Cross-company customer churn prediction in telecommunication: a comparison of data transformation methods
Authors/Editors
Research Areas
Publication Details
Abstract
Cross-Company Churn Prediction (CCCP) is a domain of research where one
company (target) is lacking enough data and can use data from another
company (source) to predict customer churn successfully. To support
CCCP, the cross-company data is usually transformed to a set of similar
normal distribution of target company data prior to building a CCCP
model. However, it is still unclear which data transformation method is
most effective in CCCP. Also, the impact of data transformation methods
on CCCP model performance using different classifiers have not been
comprehensively explored in the telecommunication sector. In this study,
we devised a model for CCCP using data transformation methods (i.e.,
log, z-score, rank and box-cox) and presented not only an extensive
comparison to validate the impact of these transformation methods in
CCCP, but also evaluated the performance of underlying baseline
classifiers (i.e., Naive Bayes (NB), K-Nearest Neighbour (KNN), Gradient
Boosted Tree (GBT), Single Rule Induction (SRI) and Deep learner Neural
net (DP)) for customer churn prediction in telecommunication sector
using the above mentioned data transformation methods.
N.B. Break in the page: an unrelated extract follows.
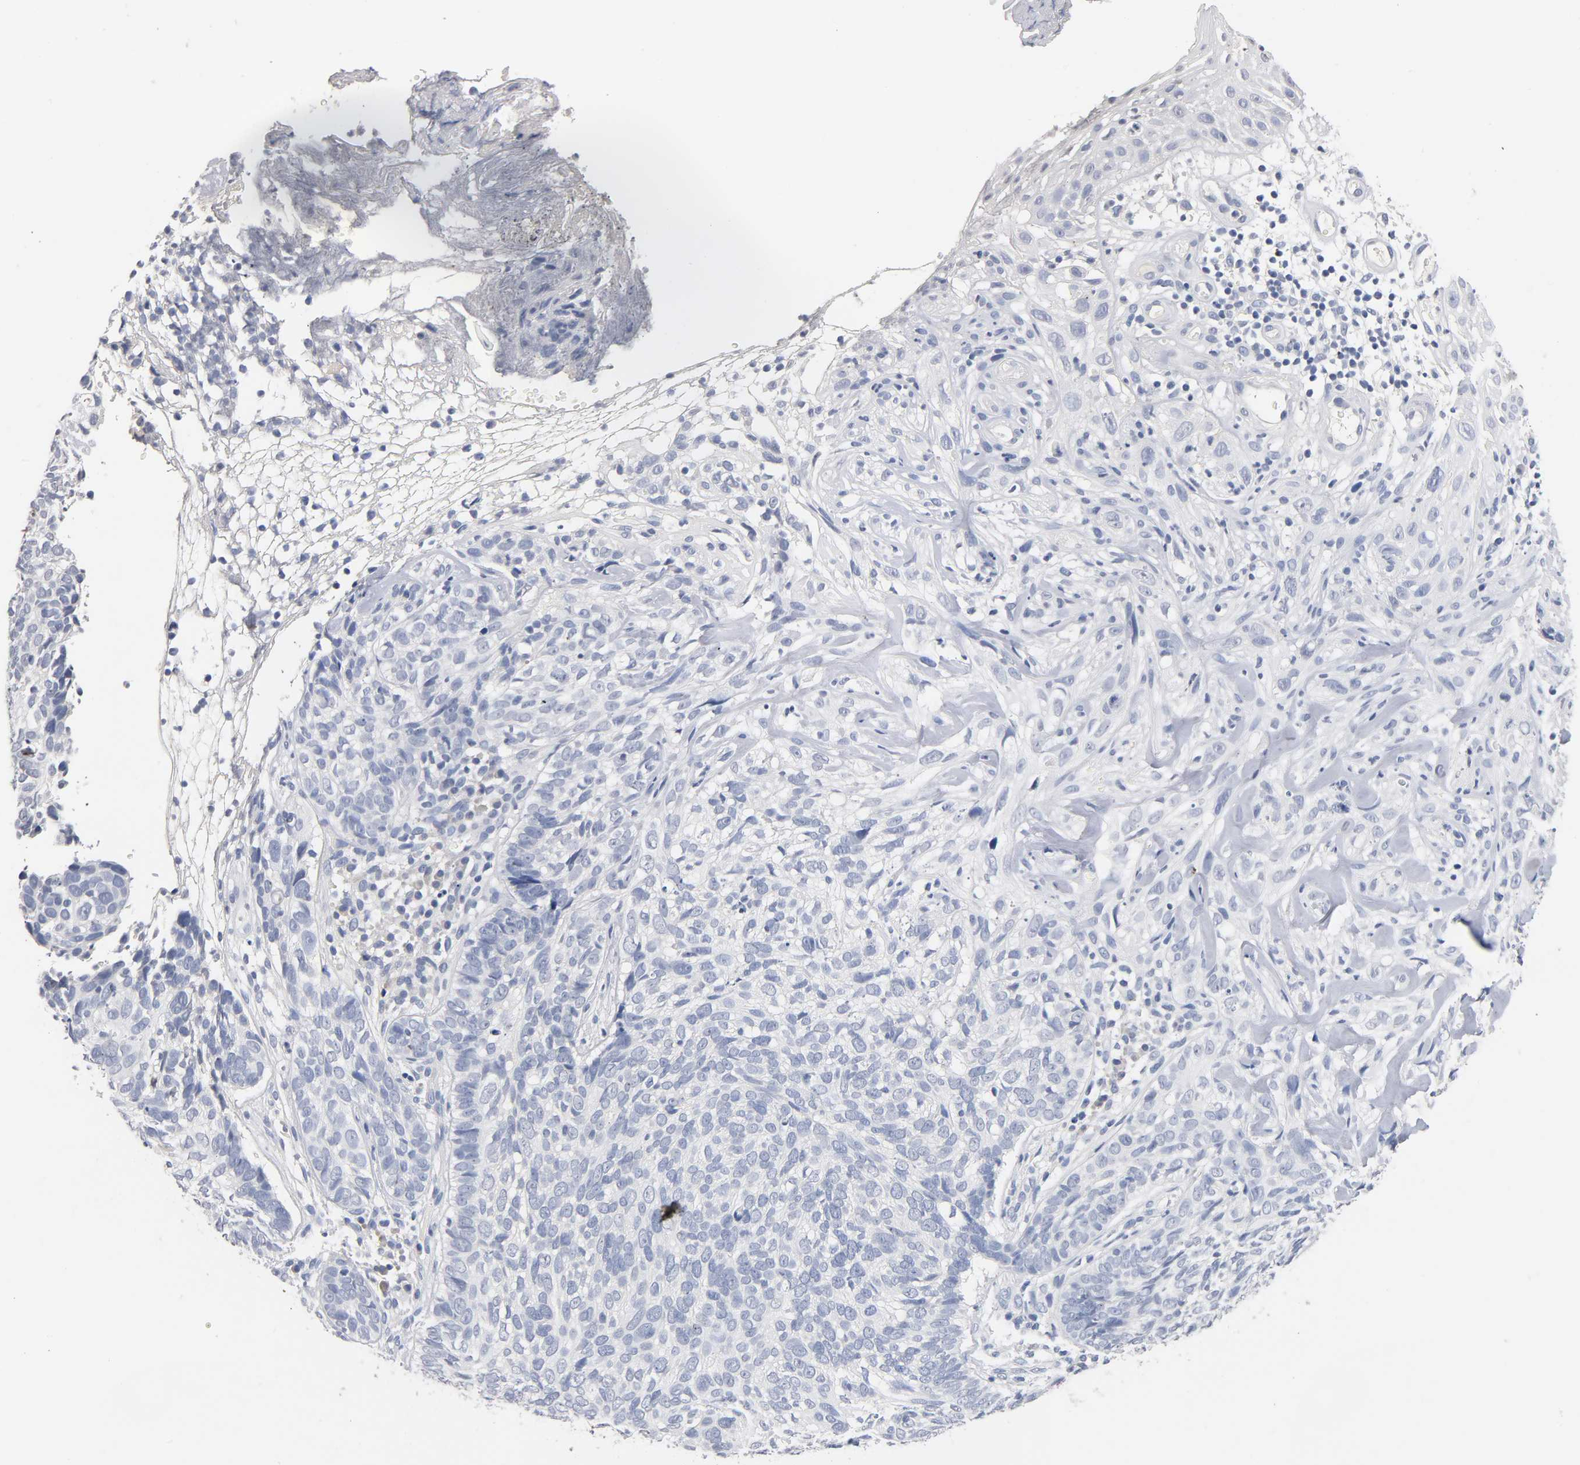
{"staining": {"intensity": "negative", "quantity": "none", "location": "none"}, "tissue": "skin cancer", "cell_type": "Tumor cells", "image_type": "cancer", "snomed": [{"axis": "morphology", "description": "Basal cell carcinoma"}, {"axis": "topography", "description": "Skin"}], "caption": "A photomicrograph of human skin basal cell carcinoma is negative for staining in tumor cells.", "gene": "ZCCHC13", "patient": {"sex": "male", "age": 72}}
We performed
experiments on publicly available datasets related to the
telecommunication sector. The results demonstrated that most of the
data transformation methods (e.g., log, rank, and box-cox) improve the
performance of CCCP significantly. However, the Z-Score data
transformation method could not achieve better results as compared to
the rest of the data transformation methods in this study. Moreover, it
is also investigated that the CCCP model based on NB outperform on
transformed data and DP, KNN and GBT performed on the average, while SRI
classifier did not show significant results in term of the commonly
used evaluation measures (i.e., probability of detection, probability of
false alarm, area under the curve and g-mean).